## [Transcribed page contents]
====

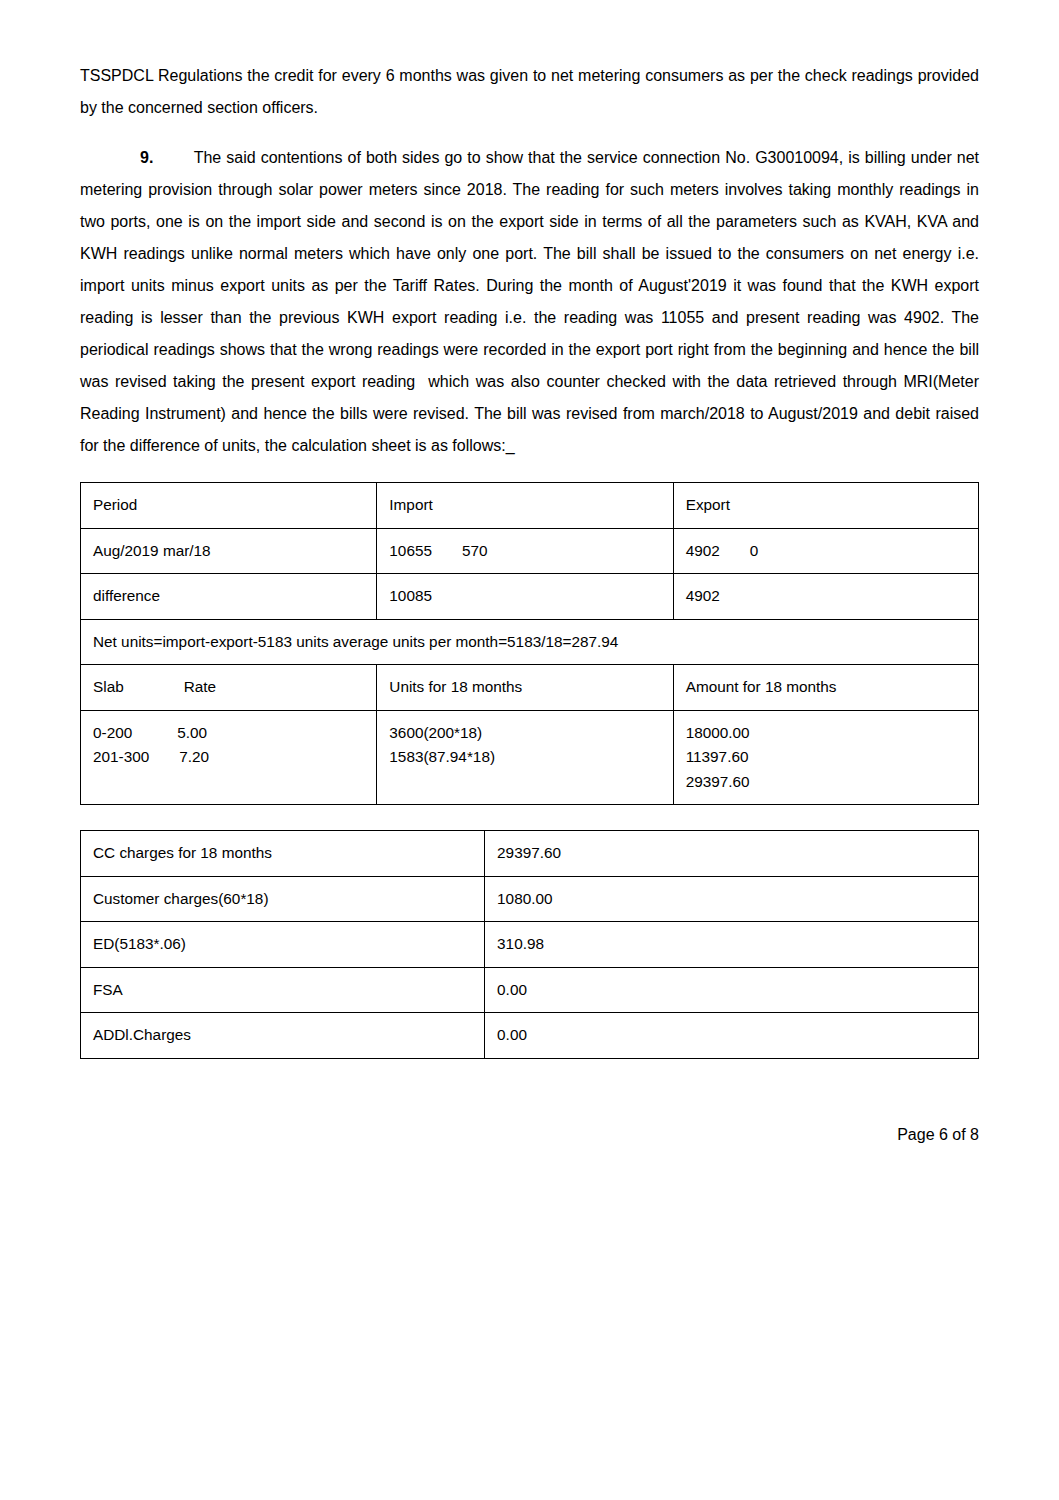TSSPDCL Regulations the credit for every 6 months was given to net metering consumers as per the check readings provided by the concerned section officers.
9. The said contentions of both sides go to show that the service connection No. G30010094, is billing under net metering provision through solar power meters since 2018. The reading for such meters involves taking monthly readings in two ports, one is on the import side and second is on the export side in terms of all the parameters such as KVAH, KVA and KWH readings unlike normal meters which have only one port. The bill shall be issued to the consumers on net energy i.e. import units minus export units as per the Tariff Rates. During the month of August'2019 it was found that the KWH export reading is lesser than the previous KWH export reading i.e. the reading was 11055 and present reading was 4902. The periodical readings shows that the wrong readings were recorded in the export port right from the beginning and hence the bill was revised taking the present export reading which was also counter checked with the data retrieved through MRI(Meter Reading Instrument) and hence the bills were revised. The bill was revised from march/2018 to August/2019 and debit raised for the difference of units, the calculation sheet is as follows:_
| Period | Import | Export |
| Aug/2019 mar/18 | 10655 570 | 4902 0 |
| difference | 10085 | 4902 |
| Net units=import-export-5183 units average units per month=5183/18=287.94 |
| Slab Rate | Units for 18 months | Amount for 18 months |
| 0-200 5.00 201-300 7.20 | 3600(200*18) 1583(87.94*18) | 18000.00 11397.60 29397.60 |
| CC charges for 18 months | 29397.60 |
| Customer charges(60*18) | 1080.00 |
| ED(5183*.06) | 310.98 |
| FSA | 0.00 |
| ADDl.Charges | 0.00 |
Page 6 of 8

====

## [Activity]
Return every record exactly, minus the pictures.

## [Exercise output]
TSSPDCL Regulations the credit for every 6 months was given to net metering consumers as per the check readings provided by the concerned section officers.
9. The said contentions of both sides go to show that the service connection No. G30010094, is billing under net metering provision through solar power meters since 2018. The reading for such meters involves taking monthly readings in two ports, one is on the import side and second is on the export side in terms of all the parameters such as KVAH, KVA and KWH readings unlike normal meters which have only one port. The bill shall be issued to the consumers on net energy i.e. import units minus export units as per the Tariff Rates. During the month of August'2019 it was found that the KWH export reading is lesser than the previous KWH export reading i.e. the reading was 11055 and present reading was 4902. The periodical readings shows that the wrong readings were recorded in the export port right from the beginning and hence the bill was revised taking the present export reading which was also counter checked with the data retrieved through MRI(Meter Reading Instrument) and hence the bills were revised. The bill was revised from march/2018 to August/2019 and debit raised for the difference of units, the calculation sheet is as follows:_
| Period | Import | Export |
| Aug/2019 mar/18 | 10655 570 | 4902 0 |
| difference | 10085 | 4902 |
| Net units=import-export-5183 units average units per month=5183/18=287.94 |
| Slab Rate | Units for 18 months | Amount for 18 months |
| 0-200 5.00 201-300 7.20 | 3600(200*18) 1583(87.94*18) | 18000.00 11397.60 29397.60 |
| CC charges for 18 months | 29397.60 |
| Customer charges(60*18) | 1080.00 |
| ED(5183*.06) | 310.98 |
| FSA | 0.00 |
| ADDl.Charges | 0.00 |
Page 6 of 8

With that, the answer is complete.